Extracted records

★ ★ ★ ★

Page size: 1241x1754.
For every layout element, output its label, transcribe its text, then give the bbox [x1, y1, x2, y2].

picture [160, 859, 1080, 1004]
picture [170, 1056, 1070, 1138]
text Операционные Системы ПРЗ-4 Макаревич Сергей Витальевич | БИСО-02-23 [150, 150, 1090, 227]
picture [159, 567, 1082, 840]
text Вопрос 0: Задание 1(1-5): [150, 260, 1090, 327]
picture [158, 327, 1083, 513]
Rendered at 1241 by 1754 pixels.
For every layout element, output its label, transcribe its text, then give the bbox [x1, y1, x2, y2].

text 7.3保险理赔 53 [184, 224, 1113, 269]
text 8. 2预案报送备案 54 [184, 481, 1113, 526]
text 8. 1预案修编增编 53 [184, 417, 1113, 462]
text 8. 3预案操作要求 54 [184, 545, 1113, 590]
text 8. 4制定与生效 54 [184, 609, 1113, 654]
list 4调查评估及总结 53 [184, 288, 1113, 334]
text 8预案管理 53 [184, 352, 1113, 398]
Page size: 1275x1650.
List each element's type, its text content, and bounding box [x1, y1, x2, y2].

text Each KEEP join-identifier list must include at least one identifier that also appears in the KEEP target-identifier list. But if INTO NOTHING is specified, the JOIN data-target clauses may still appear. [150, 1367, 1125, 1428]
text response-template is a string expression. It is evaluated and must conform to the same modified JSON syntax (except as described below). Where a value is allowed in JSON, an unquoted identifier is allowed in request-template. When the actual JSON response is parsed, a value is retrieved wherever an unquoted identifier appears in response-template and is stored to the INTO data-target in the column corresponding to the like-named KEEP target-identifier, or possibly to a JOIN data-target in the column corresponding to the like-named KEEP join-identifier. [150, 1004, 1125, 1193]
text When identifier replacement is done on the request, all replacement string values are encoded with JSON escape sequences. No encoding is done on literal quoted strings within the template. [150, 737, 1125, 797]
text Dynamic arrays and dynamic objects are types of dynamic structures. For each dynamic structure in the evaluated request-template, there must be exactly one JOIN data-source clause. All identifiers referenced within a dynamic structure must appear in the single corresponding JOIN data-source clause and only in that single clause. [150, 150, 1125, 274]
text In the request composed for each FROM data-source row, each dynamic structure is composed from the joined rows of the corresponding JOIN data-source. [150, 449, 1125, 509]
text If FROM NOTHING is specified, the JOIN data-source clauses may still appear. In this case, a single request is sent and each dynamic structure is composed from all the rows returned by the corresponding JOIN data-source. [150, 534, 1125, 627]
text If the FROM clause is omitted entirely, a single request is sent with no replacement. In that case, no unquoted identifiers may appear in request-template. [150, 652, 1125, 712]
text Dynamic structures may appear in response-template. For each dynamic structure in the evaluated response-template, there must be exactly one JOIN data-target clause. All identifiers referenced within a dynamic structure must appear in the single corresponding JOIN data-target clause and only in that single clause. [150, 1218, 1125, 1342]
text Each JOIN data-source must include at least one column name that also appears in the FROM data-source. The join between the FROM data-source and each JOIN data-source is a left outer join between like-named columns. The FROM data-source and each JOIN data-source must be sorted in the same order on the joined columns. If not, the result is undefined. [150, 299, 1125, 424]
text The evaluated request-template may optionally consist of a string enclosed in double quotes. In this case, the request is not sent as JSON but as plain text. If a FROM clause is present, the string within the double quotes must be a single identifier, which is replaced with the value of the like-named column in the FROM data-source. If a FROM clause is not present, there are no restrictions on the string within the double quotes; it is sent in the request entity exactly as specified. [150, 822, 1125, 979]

★ ★ ★ ★

## WORK ITEM
Up to and including the line with "Page size: 1275x1650.", repeat the data exactly, starting from its first line; nothing else belongs in the response.

## SOLUTION FOR THIS EXERCISE
Page size: 1241x1754.
For every layout element, output its label, transcribe its text, then give the bbox [x1, y1, x2, y2].

picture [160, 859, 1080, 1004]
picture [170, 1056, 1070, 1138]
text Операционные Системы ПРЗ-4 Макаревич Сергей Витальевич | БИСО-02-23 [150, 150, 1090, 227]
picture [159, 567, 1082, 840]
text Вопрос 0: Задание 1(1-5): [150, 260, 1090, 327]
picture [158, 327, 1083, 513]
Rendered at 1241 by 1754 pixels.
For every layout element, output its label, transcribe its text, then give the bbox [x1, y1, x2, y2].

text 7.3保险理赔 53 [184, 224, 1113, 269]
text 8. 2预案报送备案 54 [184, 481, 1113, 526]
text 8. 1预案修编增编 53 [184, 417, 1113, 462]
text 8. 3预案操作要求 54 [184, 545, 1113, 590]
text 8. 4制定与生效 54 [184, 609, 1113, 654]
list 4调查评估及总结 53 [184, 288, 1113, 334]
text 8预案管理 53 [184, 352, 1113, 398]
Page size: 1275x1650.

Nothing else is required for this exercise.